あれっ、だれかと話してるみたい。そんな文章を書いています!!

思考の披露宴

文章を読んでいるはずなのに、誰かと話しているような気がする瞬間があります。
そういう文章に出会ったとき、思わず読み返してしまいます。
好きなんです。

うまい文章だからではありません。
どこか温かくて、自分に話しかけられているような気がするから。
私が意識しているのは、そういう文章です。


うまい文章と、温かい文章は違います

正確で読みやすい文章が、必ずしも伝わるとは思いません。
どこか冷たい印象を受けます。言葉は整っているのに、読んでいて距離を感じる。

反対に、多少荒削りでも、ぐっと引き込まれる文章があります。
その差はどこにあるのか、長年考えてきました。それが「温度」だと思っています。

 「ん」の魔法

塾で長年、保護者に文章をお届けしてきました。そこでいつも心がけています。
例えば、振替授業を希望されたときの返事に
「この日は空きがないです」 とは言わずに、「この日は空きがないんです」と。

 たった一文字、「ん」があるかないかで、受け取る側の印象が変わりませんか。
「ないです」は事実の報告です。
「ないんです」は、申し訳ない気持ちや、一緒に困っているという温度がにじみ出ます。

文章は怖いです。一文字で冷たくもなるし、温かくもなる。

 だから私は保護者へのお便りや連絡を書くとき、声に出して読み返すようにしてきました。
「これ、冷たく聞こえないかな」と確かめながら。

 誰か一人に、話しかけるように書く

ライターの仕事でも同じです。
書くとき、私は誰かの顔を思い浮かべながら書きます。

この記事を読むのはどんな人だろう。
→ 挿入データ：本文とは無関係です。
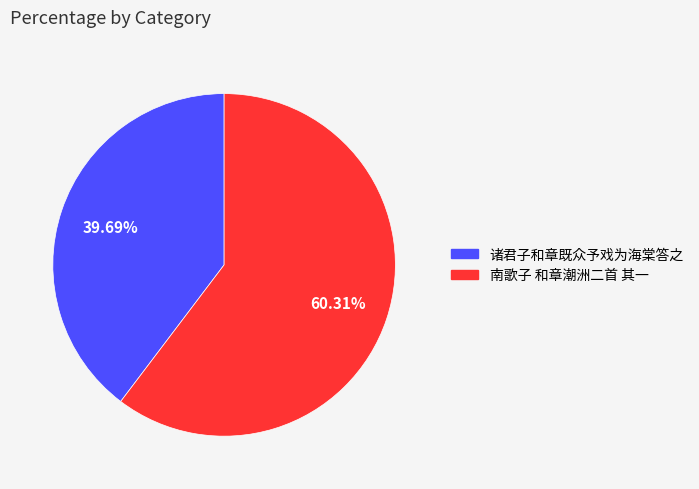

Is it true that 南歌子 和章潮洲二首 其一 is 66% of the pie?

False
今どんな気持ちでいるだろう。
その人に話しかけるように言葉を選んでいきます。

難しすぎないかな。美辞麗句だけで終わっていないかな。でも、目の前の一人に届けばいい。
そう思って書いていると、文章が少しだけ温かくなる気がしています。

もちろん、フォーマルな文章とコラムでは使い分けますよ。

「あれっ、誰かと話してるみたい」

そう思ってもらえる文章が書けたとき、この仕事をやっていて良かったと感じます。
35年間、子どもたちや保護者と言葉を交わしてきました。

ライターになって約1年、今度は文章で誰かに話しかけています。
形は変わっても、やりたいことは同じです。

温度のある言葉で、目の前の人に届けたい。それだけです。
やはり、言葉を通して誠心誠意伝えたいですから。